Hint: At first, we will construct the trapezium\[ABCD\] and add a point\[F\]outside the trapezium which is at\[9\]steps from\[C\], we will use the triangles that are formed by the line \[BD\& AF\]and try to find the similarity of the triangles. From there we will find the values of the required sides.

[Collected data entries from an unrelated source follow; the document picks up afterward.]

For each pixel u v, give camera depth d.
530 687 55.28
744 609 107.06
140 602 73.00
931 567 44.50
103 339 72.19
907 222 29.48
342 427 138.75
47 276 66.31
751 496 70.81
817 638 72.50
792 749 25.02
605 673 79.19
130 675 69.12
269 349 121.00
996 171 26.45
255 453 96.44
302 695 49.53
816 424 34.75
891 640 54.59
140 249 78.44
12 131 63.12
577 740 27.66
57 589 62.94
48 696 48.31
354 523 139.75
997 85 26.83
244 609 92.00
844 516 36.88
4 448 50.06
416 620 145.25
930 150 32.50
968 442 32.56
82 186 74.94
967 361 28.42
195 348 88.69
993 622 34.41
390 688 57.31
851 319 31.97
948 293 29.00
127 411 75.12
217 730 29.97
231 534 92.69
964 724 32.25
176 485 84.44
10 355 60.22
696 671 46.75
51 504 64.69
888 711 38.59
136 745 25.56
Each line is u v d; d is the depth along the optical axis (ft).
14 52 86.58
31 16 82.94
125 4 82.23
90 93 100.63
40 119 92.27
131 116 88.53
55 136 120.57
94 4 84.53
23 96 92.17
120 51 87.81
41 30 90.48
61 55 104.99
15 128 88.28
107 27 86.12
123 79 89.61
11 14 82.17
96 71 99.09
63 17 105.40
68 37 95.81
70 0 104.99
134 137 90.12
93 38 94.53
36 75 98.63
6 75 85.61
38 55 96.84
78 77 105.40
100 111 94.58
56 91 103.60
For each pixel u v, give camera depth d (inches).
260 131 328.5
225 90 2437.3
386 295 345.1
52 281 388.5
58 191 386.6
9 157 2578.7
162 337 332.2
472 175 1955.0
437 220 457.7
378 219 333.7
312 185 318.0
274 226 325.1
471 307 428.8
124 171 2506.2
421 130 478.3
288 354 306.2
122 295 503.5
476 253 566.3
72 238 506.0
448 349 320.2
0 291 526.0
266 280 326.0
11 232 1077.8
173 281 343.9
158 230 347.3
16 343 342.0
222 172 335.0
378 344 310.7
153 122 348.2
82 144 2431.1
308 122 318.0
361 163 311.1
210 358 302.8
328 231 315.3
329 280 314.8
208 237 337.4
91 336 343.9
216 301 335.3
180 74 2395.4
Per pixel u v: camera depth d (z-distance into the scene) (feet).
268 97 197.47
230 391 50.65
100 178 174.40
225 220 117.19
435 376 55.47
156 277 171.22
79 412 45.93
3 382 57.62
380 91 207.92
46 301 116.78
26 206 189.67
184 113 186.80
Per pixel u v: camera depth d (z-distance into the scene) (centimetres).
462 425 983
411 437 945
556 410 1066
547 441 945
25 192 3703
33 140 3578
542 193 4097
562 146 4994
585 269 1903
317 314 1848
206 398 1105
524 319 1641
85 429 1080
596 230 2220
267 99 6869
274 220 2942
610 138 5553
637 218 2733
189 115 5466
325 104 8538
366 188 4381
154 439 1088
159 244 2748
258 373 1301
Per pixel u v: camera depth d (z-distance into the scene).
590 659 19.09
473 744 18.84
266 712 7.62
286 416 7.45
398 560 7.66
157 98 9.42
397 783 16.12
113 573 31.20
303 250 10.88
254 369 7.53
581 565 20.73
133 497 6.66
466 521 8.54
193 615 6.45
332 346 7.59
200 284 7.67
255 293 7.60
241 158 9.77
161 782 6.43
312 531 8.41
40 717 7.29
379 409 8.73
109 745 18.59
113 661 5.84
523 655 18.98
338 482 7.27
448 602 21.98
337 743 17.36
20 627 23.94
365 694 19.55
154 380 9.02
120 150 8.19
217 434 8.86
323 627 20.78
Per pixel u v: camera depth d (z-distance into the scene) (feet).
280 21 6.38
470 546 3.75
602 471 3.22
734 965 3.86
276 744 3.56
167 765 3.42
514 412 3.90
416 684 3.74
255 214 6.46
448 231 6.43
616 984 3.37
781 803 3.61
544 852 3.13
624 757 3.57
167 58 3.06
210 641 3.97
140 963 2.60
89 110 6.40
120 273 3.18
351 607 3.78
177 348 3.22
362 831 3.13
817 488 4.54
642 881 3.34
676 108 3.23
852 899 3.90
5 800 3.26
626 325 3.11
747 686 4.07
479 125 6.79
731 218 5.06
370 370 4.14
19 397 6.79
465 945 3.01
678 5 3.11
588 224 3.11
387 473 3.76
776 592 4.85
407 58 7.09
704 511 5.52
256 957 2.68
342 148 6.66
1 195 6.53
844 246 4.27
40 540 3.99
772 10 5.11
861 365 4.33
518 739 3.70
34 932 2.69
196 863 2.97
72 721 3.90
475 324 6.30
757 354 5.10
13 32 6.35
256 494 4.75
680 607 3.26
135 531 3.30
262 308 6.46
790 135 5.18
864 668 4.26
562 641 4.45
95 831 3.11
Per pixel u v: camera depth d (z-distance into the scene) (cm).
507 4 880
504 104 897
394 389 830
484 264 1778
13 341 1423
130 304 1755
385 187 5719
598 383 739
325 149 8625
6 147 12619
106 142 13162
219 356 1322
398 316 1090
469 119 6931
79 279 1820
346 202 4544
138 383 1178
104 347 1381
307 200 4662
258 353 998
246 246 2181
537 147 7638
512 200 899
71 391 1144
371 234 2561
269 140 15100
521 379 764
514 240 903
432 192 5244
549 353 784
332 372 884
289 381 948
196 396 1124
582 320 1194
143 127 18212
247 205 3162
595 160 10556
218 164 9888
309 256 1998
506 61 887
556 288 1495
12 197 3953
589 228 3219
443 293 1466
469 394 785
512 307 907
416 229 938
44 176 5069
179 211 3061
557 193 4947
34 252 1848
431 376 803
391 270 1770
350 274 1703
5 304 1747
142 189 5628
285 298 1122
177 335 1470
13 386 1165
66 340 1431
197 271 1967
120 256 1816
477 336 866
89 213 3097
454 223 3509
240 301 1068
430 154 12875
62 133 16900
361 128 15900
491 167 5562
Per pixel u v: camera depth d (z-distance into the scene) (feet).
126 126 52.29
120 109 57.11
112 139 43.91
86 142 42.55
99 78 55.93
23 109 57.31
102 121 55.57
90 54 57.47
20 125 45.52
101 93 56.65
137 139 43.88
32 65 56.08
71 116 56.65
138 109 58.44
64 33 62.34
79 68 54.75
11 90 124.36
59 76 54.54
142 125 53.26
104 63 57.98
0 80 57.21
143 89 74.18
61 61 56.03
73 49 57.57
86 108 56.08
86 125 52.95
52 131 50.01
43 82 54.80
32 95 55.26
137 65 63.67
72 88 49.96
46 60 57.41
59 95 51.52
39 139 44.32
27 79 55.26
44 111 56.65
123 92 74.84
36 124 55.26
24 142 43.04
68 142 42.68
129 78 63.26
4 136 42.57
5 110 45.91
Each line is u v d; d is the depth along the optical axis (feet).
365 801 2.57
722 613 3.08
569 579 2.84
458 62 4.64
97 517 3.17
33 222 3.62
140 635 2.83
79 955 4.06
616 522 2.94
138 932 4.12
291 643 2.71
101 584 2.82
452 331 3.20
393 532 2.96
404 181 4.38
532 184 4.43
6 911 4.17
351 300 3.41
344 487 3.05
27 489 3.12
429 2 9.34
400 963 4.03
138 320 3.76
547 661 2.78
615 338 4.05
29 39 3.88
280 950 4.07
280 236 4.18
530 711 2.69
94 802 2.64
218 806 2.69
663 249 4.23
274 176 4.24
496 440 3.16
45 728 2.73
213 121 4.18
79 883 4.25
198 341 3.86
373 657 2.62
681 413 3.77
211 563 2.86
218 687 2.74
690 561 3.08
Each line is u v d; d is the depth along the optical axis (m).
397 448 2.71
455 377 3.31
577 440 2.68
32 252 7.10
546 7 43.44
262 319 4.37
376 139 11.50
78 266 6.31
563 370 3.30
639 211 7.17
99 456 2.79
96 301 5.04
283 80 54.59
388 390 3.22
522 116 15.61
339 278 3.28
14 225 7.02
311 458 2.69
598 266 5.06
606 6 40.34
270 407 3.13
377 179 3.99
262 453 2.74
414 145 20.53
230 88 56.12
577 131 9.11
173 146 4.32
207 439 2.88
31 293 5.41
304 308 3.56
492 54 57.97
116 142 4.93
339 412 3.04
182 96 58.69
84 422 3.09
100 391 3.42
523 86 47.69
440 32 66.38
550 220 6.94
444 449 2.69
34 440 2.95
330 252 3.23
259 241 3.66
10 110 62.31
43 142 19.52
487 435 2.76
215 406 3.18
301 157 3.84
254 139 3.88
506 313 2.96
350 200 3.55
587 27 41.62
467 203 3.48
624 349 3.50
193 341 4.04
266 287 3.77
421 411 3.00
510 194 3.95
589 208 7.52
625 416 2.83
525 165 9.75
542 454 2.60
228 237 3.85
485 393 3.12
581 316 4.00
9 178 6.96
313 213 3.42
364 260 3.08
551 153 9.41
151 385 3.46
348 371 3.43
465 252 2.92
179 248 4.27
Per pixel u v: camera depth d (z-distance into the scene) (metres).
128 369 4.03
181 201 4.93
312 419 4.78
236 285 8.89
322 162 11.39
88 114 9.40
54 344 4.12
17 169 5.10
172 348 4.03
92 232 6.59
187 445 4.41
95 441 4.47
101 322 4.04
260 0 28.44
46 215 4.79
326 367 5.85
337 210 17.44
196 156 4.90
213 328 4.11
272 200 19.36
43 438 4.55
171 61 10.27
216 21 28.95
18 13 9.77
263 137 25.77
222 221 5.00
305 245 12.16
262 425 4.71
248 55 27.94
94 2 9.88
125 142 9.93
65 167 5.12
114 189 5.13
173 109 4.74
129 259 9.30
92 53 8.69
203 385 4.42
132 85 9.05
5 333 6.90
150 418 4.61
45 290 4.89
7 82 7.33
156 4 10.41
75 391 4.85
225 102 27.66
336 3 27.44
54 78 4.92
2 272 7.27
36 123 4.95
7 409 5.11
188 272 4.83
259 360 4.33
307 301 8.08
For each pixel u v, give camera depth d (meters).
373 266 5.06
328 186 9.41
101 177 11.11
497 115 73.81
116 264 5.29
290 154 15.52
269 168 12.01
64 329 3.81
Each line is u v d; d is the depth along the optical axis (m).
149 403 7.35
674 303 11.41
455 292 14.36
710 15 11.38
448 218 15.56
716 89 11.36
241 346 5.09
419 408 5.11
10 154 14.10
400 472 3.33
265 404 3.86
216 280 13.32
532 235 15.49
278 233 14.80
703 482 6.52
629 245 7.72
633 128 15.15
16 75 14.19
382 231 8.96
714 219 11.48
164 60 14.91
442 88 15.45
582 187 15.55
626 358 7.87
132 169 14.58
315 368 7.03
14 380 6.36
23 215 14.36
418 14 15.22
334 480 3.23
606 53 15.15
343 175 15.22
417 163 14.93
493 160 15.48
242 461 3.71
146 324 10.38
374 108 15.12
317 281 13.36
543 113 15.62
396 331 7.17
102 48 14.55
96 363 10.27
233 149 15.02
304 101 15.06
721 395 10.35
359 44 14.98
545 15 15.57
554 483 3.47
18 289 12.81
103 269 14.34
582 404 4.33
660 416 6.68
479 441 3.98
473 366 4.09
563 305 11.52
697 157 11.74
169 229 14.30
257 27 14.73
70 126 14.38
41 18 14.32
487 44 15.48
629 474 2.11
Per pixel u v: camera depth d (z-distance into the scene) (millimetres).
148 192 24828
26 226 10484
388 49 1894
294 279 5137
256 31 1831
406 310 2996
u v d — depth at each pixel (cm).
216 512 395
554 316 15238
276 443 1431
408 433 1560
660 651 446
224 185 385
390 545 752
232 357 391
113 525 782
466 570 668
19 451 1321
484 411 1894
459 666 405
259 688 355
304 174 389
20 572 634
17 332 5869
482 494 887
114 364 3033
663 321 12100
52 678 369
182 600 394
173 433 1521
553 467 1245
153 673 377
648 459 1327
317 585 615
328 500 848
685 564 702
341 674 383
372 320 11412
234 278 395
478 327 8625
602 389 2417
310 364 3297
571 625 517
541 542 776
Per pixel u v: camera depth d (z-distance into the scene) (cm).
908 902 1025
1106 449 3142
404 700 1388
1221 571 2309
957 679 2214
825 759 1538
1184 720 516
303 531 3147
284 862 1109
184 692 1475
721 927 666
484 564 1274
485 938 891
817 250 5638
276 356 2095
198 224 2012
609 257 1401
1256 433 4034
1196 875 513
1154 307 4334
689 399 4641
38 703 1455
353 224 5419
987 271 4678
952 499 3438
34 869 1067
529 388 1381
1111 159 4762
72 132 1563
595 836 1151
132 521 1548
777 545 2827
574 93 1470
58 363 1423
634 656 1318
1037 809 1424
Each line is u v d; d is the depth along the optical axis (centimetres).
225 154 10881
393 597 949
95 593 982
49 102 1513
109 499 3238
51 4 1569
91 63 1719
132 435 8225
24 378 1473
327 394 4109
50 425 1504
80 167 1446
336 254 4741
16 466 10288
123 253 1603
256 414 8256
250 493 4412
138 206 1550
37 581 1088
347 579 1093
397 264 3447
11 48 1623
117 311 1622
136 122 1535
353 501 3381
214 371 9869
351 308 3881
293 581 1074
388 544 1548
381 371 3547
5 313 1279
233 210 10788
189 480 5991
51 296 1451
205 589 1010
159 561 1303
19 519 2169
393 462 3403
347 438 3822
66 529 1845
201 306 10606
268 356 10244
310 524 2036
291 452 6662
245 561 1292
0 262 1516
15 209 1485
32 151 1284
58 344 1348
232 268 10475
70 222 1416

Complete step by step solution:
The given figure is,

It is given that in the trapezium\[ABCD\], \[AB = 6,DC = 12,CF = 9,AO = 4,BC = 10\]
Since, \[AB\parallel CD, AF\] is the transversal by the definition of a trapezium so, the alternate interior angles of the trapezium are equal.
So, \[\angle CFE = \angle EAB\]
Again, \[\angle CEF = \angle AEB\] as they are vertically opposite angles formed in the given trapezium.
So, in trapezium \[ABCD\]\[\Delta CFE\& \Delta EAB\] are similar triangle.
Therefore, we get, \[\dfrac{{EC}}{{EB}} = \dfrac{{CF}}{{AB}}\]by the property of triangles.
Here\[EB = BC - EC\]
And we have other values too. Let us substitute the values, then we get,
\[\dfrac{{EC}}{{BC - EC}} = \dfrac{9}{6}\]
Let us simplify and substitute the value we know, so that we get,
\[\dfrac{{EC}}{{10 - EC}} = \dfrac{3}{2}\]
Again by cross multiplication we get,
\[2EC = 30 - 3EC\]
Finally, on simplification we get,
\[EC = 6\]
Similarly consider\[\Delta ODF\& \Delta OAB\],
\[\angle OFD = \angle BAO\] as they are alternate interior angles.
\[\angle DOF = \angle AOB\]as they are vertically opposite angles.
So, in the given trapezium \[\Delta ODF\& \Delta OAB\]are similar triangles.
\[\dfrac{{OF}}{{AO}} = \dfrac{{DE}}{{AB}}\]by property of triangles.
Here\[DE = DC + CF\], on substituting the known values in the above equation we get,
\[\dfrac{{OF}}{4} = \dfrac{{DC + CF}}{6}\]
Let us substitute the values then we get,
\[\dfrac{{OF}}{4} = \dfrac{{12 + 9}}{6} = \dfrac{7}{2}\]
On cross multiplying and solving we get,
\[OF = 14\]
Similarly \[\Delta CFE\& \Delta EAB\]are similar triangle.
\[\dfrac{{EF}}{{AE}} = \dfrac{{CF}}{{AB}}\]
Here\[AE = AF - EF\] , let us substitute the known values in the above equation we get,
\[\dfrac{{EF}}{{AF - EF}} = \dfrac{9}{6}\]
On further substitution of known values we get,
\[\dfrac{{EF}}{{18 - EF}} = \dfrac{3}{2}\]
On cross multiplying and solving we get,
\[EF = 10.8\]
Therefore,
\[OE = OF - EF = 14 - 10.8 = 3.2cm\]

$\therefore$The required values are \[EC = 6cm,OE = 3.2cm,EF = 10.8cm\].

Additional Information:
Two triangles are said to be similar if one angle of a triangle is equal to one angle of another triangle and the sides including these angles are proportional or two angles of a triangle are equal two angles of another triangle or three sides of one triangle are proportional to the three sides of another triangle.

Note:
We should be careful in finding similar triangles because the finding of a similar triangles plays a major role in the given problem suppose we choose different triangles there could arise the problem of similarity.